Fundos Europeus só para património que gere desenvolvimento
Barreto Xavier rejeita visão economicista.
O secretário de Estado da Cultura, Jorge Barreto Xavier, afirmou esta quarta-feira, em Ponte de Lima, que os novos fundos comunitários destinados à reabilitação de património vão privilegiar o "desenvolvimento diferenciado dos territórios e a sua competitividade".
"Não é uma visão economicista mas uma visão integrada de gestão do território", sustentou à Lusa o governante que falava à margem dos trabalhos da primeira Convenção Nacional do Património Histórico-cultural, realizada esta quarta-feira naquela vila do Alto Minho.
O secretário de Estado da Cultura adiantou que o modelo de financiamento nesta área "é diferente" do praticado no Quadro de Referência Estratégico Nacional (QREN).
"A maneira de olhar os novos fundos comunitários é na perspetiva do resultado.
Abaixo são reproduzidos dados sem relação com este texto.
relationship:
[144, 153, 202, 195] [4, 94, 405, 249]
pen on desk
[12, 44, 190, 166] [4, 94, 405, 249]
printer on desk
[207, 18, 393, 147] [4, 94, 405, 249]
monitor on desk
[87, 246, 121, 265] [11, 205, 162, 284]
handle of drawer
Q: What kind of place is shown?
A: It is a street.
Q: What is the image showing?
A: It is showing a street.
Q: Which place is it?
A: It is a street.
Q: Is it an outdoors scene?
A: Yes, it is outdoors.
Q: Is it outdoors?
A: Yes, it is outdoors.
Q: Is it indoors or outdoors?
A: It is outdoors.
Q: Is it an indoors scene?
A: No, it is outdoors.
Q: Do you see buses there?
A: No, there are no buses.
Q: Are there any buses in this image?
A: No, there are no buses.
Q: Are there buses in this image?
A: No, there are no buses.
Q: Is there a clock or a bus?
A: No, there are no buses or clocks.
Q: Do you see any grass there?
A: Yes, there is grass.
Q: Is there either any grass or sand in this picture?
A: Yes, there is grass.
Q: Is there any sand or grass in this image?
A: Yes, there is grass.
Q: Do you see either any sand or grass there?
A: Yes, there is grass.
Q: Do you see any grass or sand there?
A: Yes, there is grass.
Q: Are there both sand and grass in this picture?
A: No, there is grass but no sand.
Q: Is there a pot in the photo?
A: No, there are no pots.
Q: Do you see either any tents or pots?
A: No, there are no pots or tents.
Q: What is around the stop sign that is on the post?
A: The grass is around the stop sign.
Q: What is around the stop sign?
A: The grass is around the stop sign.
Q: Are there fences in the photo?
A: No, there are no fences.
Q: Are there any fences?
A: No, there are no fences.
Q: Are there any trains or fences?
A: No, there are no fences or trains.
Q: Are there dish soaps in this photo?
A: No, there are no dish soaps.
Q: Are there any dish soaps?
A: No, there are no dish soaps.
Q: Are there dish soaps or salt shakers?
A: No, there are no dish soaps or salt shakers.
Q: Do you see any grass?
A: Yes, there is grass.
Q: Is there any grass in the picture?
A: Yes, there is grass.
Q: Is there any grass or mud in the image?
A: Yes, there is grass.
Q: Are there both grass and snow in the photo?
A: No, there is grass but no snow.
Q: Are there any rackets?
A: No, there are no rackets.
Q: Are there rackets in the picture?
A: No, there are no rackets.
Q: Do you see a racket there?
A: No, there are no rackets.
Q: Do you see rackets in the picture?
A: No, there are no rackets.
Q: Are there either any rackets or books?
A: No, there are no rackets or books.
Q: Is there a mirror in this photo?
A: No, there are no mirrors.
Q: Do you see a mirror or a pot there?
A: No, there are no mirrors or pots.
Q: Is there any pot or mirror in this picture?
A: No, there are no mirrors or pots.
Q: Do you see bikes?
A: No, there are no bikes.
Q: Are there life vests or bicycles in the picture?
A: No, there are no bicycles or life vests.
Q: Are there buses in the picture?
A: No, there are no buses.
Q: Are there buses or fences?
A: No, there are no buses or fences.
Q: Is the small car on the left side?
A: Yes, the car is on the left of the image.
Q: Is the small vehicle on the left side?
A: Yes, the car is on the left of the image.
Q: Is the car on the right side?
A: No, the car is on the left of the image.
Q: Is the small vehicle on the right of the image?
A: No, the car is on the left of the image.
Ou seja, apresenta-se uma candidatura, e essa candidatura tem que estar associado um resultado", apontando como exemplo o desenvolvimento do território, promoção turística e criação de emprego.
"Pretende-se que a candidatura argumente a favor do desenvolvimento", frisou, adiantando que "até final deste ano" deverão abrir as candidaturas ao Portugal 2020 "para poderem começar a ser concretizadas no ano seguinte".
"Os autarcas e as comunidades intermunicipais vão ter que fazer opções como sempre tiveram que fazer opções porque, felizmente, nós temos muito património mas é impossível que o Estado acorra a todas as reabilitações de património desejadas pelos municípios ou por privados", sustentou.
Para Jorge Barreto Xavier o modelo dos novos fundos europeus pretende evitar os erros do passado. Como exemplo apontou "o dinheiro gasto" na década de 90 na reabilitação ou construção de cine teatros em todo o país.